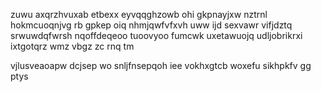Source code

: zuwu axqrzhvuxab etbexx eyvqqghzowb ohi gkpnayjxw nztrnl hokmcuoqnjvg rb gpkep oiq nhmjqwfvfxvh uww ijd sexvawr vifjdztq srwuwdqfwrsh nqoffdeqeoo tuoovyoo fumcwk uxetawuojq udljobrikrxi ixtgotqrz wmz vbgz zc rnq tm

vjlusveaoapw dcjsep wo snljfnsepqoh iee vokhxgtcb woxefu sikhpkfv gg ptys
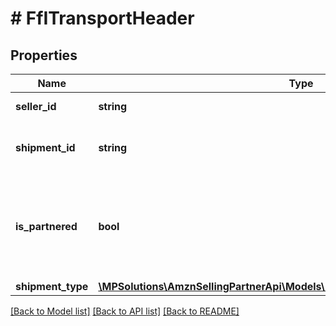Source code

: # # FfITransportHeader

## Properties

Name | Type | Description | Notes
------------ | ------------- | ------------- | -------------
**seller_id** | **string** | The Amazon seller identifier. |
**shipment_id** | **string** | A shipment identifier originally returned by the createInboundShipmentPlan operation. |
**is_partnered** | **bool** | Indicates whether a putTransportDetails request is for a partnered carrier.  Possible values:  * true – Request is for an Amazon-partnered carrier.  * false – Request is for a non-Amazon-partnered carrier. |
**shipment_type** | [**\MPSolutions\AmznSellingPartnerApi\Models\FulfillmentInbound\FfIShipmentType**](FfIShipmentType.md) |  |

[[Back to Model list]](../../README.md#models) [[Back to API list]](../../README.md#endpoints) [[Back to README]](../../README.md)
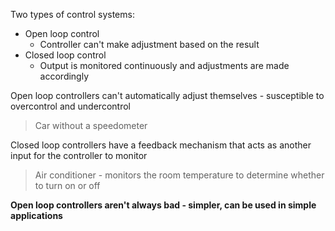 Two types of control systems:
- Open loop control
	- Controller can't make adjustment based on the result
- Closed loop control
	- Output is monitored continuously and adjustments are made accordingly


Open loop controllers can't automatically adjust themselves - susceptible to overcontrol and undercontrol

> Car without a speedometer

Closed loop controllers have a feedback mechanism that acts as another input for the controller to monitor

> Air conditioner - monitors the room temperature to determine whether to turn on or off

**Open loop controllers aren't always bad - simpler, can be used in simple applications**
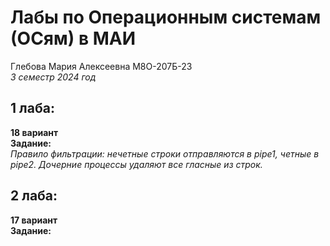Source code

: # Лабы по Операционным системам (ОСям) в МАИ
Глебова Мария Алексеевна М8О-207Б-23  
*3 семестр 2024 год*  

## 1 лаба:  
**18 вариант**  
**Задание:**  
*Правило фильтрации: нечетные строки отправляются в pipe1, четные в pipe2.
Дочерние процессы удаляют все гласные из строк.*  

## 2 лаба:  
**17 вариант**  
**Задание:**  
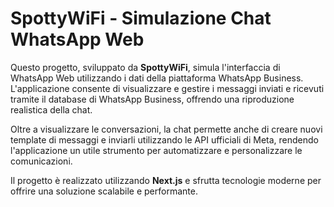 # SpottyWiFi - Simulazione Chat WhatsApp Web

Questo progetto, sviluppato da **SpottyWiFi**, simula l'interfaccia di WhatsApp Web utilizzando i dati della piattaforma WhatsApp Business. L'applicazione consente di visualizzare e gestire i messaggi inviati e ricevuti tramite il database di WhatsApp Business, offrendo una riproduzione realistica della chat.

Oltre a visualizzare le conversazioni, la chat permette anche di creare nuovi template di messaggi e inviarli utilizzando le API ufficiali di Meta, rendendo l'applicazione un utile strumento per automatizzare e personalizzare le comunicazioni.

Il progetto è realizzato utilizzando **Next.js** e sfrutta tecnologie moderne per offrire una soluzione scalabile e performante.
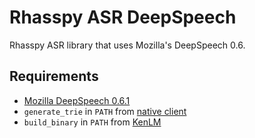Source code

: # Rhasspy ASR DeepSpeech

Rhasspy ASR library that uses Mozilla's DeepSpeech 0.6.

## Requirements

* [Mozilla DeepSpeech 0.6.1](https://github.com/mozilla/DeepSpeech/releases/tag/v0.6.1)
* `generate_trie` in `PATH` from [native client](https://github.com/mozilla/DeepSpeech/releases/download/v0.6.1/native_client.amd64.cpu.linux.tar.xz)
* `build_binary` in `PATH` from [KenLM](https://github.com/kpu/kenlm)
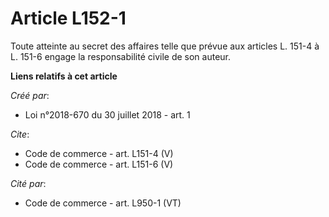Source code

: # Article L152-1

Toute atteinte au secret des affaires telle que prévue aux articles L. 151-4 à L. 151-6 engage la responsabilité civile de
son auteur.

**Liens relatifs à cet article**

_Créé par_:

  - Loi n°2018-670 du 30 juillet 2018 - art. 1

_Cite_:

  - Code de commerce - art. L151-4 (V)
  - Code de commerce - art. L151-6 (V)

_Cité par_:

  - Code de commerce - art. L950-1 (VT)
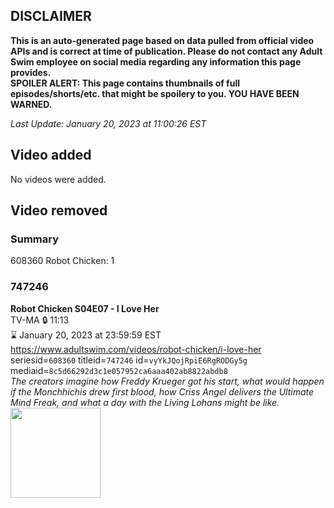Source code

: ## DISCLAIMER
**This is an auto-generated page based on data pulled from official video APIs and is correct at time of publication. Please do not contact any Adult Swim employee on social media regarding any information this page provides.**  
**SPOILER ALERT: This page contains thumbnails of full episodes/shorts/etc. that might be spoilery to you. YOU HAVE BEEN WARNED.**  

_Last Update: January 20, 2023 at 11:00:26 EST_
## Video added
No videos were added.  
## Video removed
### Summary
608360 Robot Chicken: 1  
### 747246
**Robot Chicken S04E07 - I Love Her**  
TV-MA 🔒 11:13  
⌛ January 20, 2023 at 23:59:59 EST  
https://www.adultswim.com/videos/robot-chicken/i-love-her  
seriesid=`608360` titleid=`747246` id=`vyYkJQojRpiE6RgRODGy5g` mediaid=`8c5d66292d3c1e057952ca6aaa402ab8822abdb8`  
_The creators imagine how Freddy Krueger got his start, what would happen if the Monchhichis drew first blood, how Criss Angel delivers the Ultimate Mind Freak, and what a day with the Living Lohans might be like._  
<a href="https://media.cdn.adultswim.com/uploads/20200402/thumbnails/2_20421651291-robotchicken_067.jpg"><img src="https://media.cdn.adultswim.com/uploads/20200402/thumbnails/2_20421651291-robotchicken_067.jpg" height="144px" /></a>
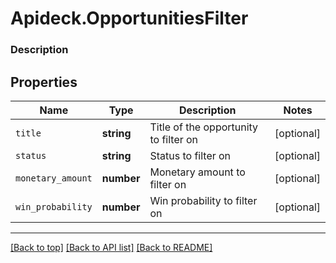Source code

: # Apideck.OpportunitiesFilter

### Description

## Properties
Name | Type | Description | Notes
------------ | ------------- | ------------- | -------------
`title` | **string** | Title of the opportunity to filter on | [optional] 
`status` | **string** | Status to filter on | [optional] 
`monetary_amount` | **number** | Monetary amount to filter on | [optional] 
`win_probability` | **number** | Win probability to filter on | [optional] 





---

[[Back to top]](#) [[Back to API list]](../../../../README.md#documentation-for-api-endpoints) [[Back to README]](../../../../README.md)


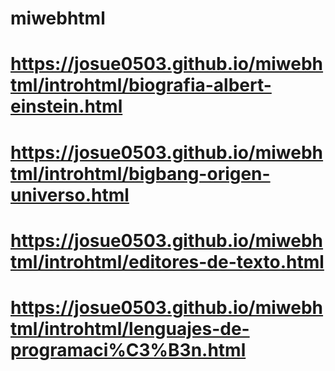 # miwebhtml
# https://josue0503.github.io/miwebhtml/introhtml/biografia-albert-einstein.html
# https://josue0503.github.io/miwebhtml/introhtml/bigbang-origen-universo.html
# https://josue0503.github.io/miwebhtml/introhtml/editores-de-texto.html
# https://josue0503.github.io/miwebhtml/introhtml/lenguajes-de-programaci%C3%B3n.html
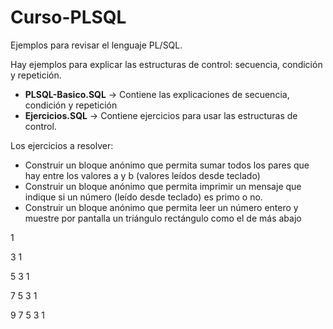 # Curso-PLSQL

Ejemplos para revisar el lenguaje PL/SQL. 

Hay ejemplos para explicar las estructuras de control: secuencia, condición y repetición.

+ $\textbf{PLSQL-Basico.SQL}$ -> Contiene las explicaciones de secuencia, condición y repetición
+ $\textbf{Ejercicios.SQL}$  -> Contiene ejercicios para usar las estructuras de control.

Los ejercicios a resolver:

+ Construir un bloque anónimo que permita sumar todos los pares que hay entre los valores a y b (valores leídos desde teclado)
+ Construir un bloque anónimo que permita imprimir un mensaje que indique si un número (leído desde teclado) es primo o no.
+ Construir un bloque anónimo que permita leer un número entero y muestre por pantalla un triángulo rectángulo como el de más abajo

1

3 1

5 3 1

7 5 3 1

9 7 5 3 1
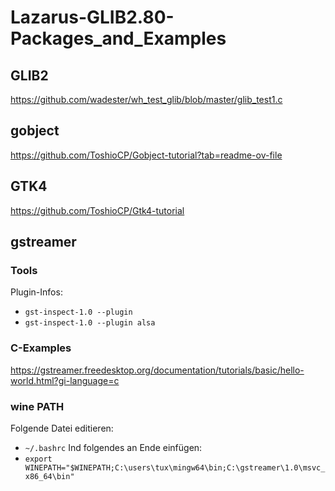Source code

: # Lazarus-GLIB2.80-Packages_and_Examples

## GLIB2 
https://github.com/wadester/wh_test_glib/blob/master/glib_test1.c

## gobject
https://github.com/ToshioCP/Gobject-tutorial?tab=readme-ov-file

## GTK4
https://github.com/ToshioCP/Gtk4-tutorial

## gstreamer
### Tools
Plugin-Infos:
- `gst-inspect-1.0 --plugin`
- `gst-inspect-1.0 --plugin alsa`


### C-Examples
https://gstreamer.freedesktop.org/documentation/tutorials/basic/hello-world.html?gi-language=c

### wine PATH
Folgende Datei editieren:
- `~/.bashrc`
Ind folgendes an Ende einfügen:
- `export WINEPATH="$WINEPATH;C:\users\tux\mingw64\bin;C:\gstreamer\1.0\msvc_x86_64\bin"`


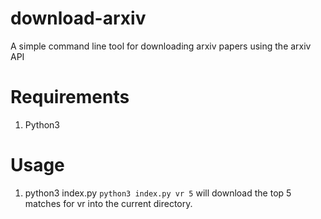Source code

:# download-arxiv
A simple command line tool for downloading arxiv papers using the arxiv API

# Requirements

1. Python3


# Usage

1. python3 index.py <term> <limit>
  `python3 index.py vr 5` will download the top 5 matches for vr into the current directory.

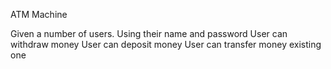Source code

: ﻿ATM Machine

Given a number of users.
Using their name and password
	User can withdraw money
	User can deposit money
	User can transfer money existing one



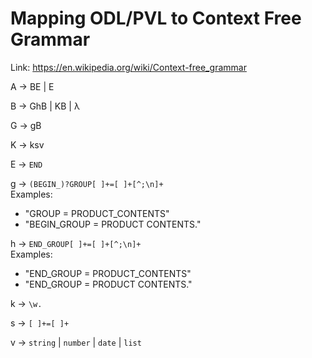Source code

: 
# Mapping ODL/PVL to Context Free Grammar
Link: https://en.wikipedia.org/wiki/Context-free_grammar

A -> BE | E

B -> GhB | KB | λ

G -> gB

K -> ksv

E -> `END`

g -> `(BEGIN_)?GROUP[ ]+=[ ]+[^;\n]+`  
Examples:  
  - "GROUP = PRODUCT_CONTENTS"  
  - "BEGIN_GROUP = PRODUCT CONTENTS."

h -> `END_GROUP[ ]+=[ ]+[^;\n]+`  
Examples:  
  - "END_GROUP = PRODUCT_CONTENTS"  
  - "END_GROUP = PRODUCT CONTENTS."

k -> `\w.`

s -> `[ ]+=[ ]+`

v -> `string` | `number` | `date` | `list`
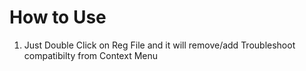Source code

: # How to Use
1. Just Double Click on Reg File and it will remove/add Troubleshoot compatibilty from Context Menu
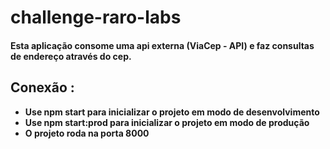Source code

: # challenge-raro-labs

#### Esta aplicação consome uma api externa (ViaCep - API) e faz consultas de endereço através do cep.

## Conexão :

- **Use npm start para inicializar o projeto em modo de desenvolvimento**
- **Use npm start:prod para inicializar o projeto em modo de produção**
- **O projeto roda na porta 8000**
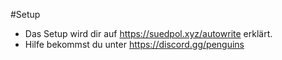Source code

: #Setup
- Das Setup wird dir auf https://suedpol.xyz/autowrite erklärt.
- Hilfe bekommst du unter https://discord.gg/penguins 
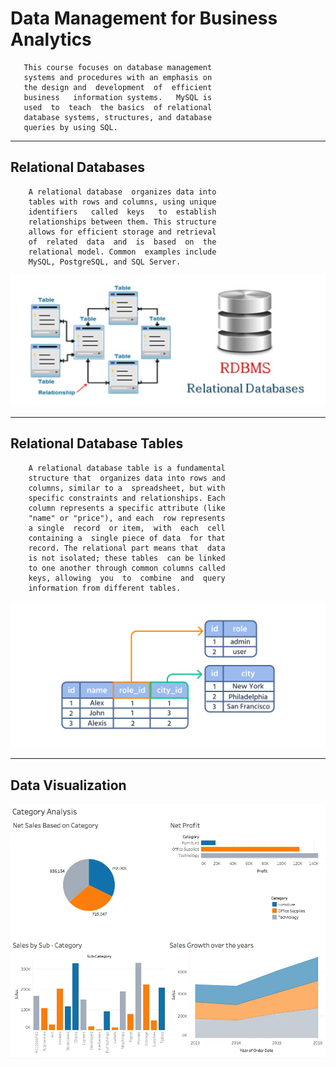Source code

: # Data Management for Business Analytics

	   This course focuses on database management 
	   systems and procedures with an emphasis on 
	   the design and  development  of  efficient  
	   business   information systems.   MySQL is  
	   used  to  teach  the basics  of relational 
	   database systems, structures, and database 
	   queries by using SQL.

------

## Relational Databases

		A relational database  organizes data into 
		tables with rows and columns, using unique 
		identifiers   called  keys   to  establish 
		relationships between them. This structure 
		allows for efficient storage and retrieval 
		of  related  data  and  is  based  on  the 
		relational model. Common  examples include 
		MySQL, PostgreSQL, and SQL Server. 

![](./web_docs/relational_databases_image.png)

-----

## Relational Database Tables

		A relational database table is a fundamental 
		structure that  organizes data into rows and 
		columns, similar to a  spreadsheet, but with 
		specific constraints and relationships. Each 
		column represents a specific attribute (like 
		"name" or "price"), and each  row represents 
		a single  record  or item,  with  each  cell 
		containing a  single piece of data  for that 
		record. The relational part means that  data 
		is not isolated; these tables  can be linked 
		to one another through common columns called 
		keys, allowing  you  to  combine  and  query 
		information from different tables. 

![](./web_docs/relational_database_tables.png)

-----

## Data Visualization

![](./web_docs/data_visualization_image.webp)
+ + + + + + +
# [EXERCISE]
Counting only lines that hold the word "Amazon", state how many the material contains, and add nothing.

# [EXERCISE OUTPUT]
2